Alan Wilson

Personal information
- Full name: Alan Robert Wilson
- Born: 19 November 1936 (age 89) Littleport, Cambridgeshire, England
- Batting: Right-handed
- Bowling: Right-arm medium

Domestic team information
- 1960–1971: Cambridgeshire

Career statistics
| Competition | List A |
| Matches | 4 |
| Runs scored | 1 |
| Batting average | 1.00 |
| 100s/50s | 0/0 |
| Top score | 1* |
| Balls bowled | 144 |
| Wickets | 3 |
| Bowling average | 24.00 |
| 5 wickets in innings | 0 |
| 10 wickets in match | 0 |
| Best bowling | 3/14 |
| Catches/stumpings | 0/– |
- Source: Cricinfo, 23 July 2010

= Alan Wilson (cricketer, born 1936) =

English cricketer

Alan Robert Wilson (born 19 November 1936) is a former English cricketer. Wilson was a right-handed batsman who bowled right-arm medium pace. He was born at Littleport, Cambridgeshire.

Wilson made his debut for Cambridgeshire in the 1960 Minor Counties Championship against Norfolk. From 1960 to 1971, he represented the county in 32 Minor Counties matches, with his final appearance coming against Shropshire in 1971.
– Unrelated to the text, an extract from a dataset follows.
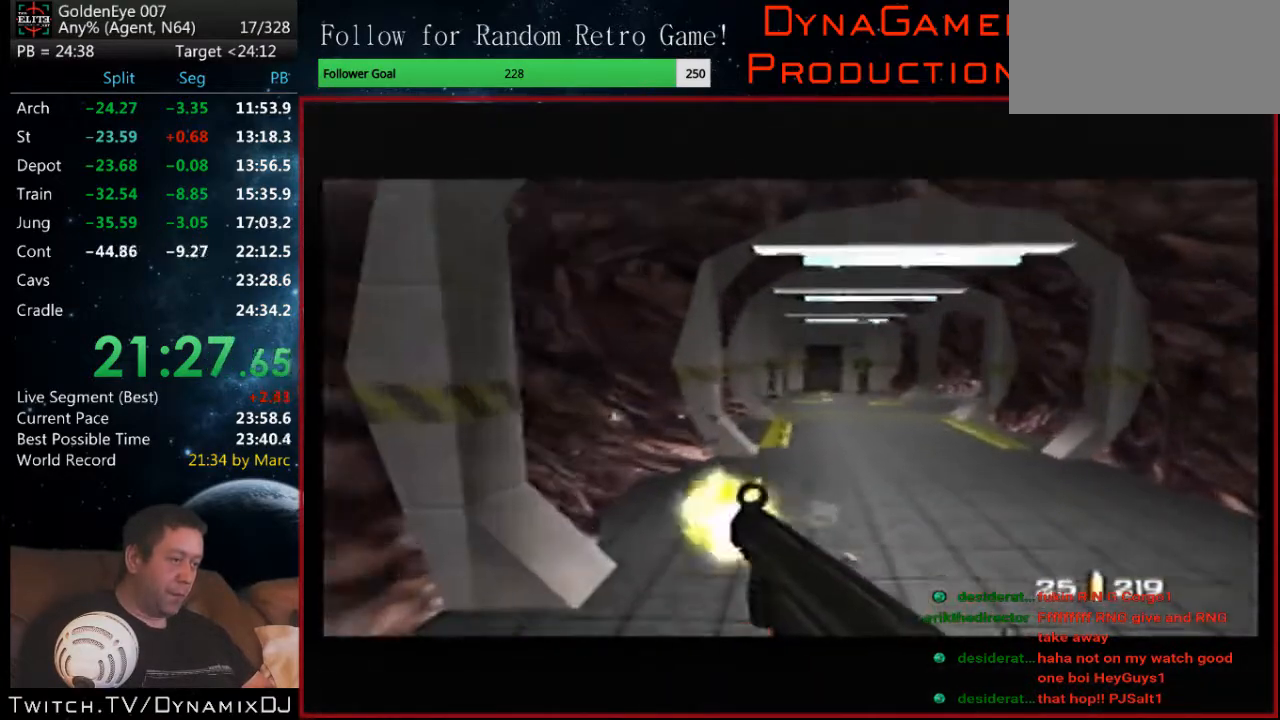
{"buttons": ["Z", "C_UP"], "left_stick": "center", "events": []}
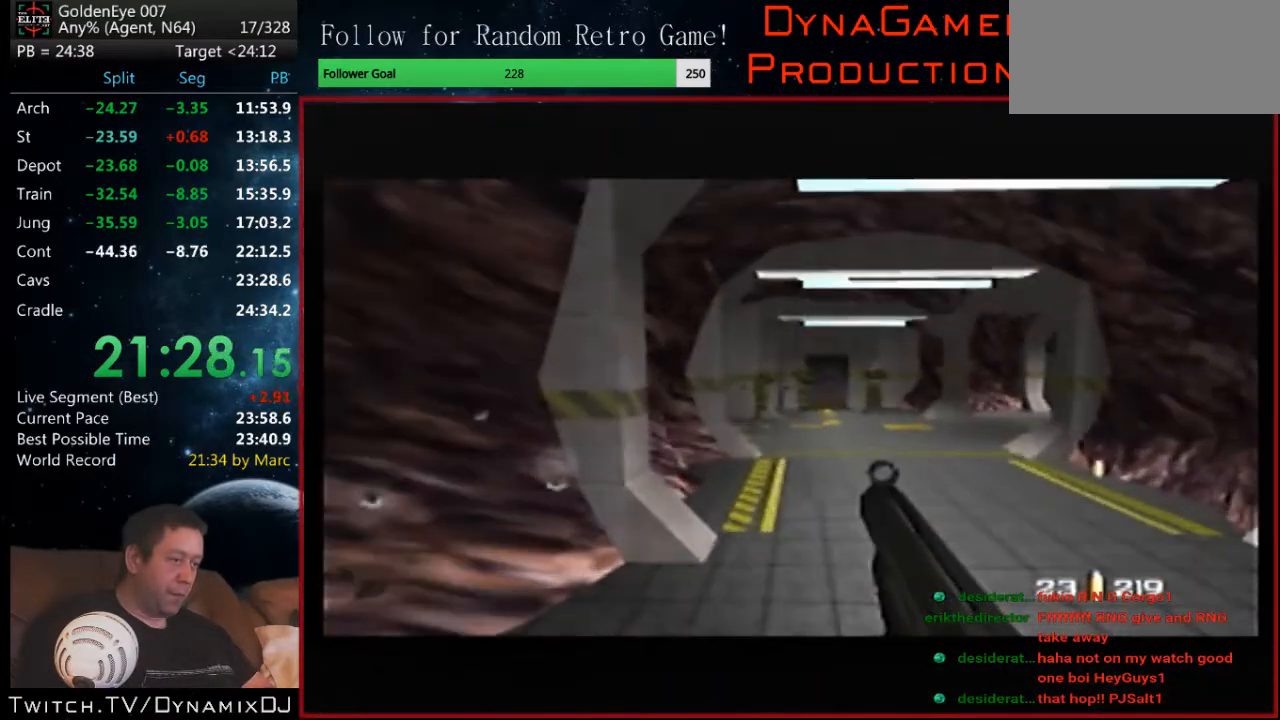
{"buttons": ["Z", "C_UP"], "left_stick": "right", "events": [[200, "left_stick", "right"]]}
Wilson also represented Cambridgeshire in List A cricket, making his debut for the county in that format against Essex in the 1964 Gillette Cup. From 1964 to 1967, he represented the county in 4 List A matches, with his final List A match coming against Yorkshire in the 1967 Gillette Cup. In his 4 List A matches, he took 3 wickets at a bowling average of 24.00, with best figures of 3/14.